Lukes was interviewed for a March 2, 2017 article in Time entitled “American Suspicion of Russia Is Older Than You May Think.”
From the text of the article:
And, Tumarkin adds, as a tidal wave of Russian Jews began to emigrate to the U.S. to escape persecution in the late 1800s, their reports helped anti-Russia feeling grow. Some American evangelicals even saw Russia as a biblically foretold evil opponent to the Holy Land. (There were exceptions during the 19th century, says Igor Lukes, a professor of history and international relations at Boston University. “President Lincoln was on very good terms with the Tsar of Russia,” Lukes says. “They mutually liked each other and each considered the other a great reformer; Abraham Lincoln gradually abolished slavery whereas Alexander II abolished serfdom in Russia.”)

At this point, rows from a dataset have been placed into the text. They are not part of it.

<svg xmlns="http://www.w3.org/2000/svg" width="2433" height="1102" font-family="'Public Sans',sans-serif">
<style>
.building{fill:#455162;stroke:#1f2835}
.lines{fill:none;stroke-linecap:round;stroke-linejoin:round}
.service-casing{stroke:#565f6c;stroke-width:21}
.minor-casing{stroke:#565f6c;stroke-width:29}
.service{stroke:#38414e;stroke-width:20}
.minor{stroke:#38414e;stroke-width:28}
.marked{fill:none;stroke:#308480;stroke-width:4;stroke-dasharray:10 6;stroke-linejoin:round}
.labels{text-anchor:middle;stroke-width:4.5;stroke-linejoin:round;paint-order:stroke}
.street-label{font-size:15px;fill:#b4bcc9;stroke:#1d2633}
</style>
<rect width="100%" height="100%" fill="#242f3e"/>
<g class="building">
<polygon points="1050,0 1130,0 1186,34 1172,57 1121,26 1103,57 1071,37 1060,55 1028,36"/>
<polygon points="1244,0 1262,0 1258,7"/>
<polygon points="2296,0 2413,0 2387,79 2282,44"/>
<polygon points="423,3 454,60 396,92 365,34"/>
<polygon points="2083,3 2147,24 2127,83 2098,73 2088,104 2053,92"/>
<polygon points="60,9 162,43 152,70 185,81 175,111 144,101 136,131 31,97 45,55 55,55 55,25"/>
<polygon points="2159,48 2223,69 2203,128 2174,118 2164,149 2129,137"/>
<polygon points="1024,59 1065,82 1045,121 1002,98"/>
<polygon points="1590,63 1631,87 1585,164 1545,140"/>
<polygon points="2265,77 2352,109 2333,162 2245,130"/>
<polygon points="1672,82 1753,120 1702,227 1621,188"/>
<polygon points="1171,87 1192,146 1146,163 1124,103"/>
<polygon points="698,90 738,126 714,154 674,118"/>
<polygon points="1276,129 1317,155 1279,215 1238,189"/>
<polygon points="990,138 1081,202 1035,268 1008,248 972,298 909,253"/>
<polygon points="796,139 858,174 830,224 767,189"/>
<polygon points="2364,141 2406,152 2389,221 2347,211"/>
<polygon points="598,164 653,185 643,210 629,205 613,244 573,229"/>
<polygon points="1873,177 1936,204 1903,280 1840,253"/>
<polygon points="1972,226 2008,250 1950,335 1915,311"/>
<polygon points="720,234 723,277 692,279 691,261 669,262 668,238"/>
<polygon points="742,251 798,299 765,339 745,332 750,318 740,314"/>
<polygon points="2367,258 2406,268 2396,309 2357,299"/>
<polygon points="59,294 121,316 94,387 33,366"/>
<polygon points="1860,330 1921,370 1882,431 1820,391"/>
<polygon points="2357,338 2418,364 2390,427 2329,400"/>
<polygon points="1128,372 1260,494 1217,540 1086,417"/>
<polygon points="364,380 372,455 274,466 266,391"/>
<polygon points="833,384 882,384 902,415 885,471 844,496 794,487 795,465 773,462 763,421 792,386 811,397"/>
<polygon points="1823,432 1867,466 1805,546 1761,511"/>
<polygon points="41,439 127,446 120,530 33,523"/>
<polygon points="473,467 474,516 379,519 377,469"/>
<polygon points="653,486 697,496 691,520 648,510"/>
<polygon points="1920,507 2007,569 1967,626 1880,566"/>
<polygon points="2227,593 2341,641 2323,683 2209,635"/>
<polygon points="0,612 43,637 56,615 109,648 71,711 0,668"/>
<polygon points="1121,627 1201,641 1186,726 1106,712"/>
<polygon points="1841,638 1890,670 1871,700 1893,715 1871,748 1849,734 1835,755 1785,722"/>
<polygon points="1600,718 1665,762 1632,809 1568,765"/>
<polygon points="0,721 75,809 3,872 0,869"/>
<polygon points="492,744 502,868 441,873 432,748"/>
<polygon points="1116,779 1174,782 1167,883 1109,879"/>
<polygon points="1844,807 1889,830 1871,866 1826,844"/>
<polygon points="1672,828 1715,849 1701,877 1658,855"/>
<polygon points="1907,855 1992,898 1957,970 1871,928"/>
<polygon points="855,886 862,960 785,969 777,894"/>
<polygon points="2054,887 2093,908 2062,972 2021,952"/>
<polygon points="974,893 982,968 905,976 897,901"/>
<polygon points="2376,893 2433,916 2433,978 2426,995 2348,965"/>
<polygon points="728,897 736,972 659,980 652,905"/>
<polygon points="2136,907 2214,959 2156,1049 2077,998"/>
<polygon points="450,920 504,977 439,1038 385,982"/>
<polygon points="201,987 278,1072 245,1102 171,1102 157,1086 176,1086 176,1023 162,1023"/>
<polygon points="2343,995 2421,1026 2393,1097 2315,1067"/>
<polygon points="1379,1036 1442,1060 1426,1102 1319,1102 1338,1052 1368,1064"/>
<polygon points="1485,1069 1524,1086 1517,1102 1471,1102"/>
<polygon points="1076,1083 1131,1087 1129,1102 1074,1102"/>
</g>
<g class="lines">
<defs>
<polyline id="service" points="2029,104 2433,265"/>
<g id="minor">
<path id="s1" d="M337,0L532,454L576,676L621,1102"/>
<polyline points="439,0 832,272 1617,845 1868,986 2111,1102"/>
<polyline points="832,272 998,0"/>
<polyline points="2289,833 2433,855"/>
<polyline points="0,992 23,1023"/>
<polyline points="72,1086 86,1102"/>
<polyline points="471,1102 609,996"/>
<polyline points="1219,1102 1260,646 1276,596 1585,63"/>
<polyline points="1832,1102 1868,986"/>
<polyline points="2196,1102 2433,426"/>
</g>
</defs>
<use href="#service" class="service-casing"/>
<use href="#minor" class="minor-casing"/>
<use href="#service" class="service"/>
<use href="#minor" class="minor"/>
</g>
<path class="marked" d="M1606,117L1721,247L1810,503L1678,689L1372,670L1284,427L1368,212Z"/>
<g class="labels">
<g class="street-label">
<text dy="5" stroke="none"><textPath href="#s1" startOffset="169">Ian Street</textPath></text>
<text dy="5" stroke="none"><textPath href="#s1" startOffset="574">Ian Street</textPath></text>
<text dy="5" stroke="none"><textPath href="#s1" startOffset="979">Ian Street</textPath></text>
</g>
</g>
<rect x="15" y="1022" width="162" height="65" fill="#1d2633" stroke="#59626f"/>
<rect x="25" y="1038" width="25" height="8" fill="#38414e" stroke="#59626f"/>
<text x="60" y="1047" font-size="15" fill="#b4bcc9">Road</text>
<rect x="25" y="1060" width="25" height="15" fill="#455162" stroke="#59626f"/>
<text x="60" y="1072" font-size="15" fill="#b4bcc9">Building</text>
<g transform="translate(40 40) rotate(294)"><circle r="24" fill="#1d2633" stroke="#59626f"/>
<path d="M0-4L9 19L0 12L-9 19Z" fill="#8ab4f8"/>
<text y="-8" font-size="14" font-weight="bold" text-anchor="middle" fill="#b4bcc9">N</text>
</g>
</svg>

But, when the U.S. and much of the rest of the world faced economic crisis in the 1930s, the Soviets — removed from the global economy — were insulated from that damage. Though many people there were already suffering greatly under the rule of Lenin and then Stalin, the worst was still hidden from audiences in the U.S. The American Communist Party grew, as the American media reported warmly on the doings of “Uncle Joe” Stalin. For example, in 1938, TIME reported that one influential member of the American Communist Party returned from a visit there to report that she had stayed in the nicest hotels, eaten well and seen real freedom in action, and had only come back to the U.S. became she wanted to use that example to “make America better.” Lukes says that some Americans who decided to move to the USSR to see the supposed paradise themselves ended up in the Gulag. This idealism wasn’t just something for the working classes either, as many American intellectuals watched the goings-on with interest.
From the text of the article.
Igor Lukes writes primarily about Central Europe. His publications deal with the interwar period, the Cold War, and contemporary developments in East Central Europe and Russia. His work has won the support of various other institutions, including Fulbright, Fulbright-Hays, the Woodrow Wilson Center, IREX, and the National Endowment for the Humanities. In 1997 Lukes won the Metcalf Award for Excellence in Teaching at Boston University.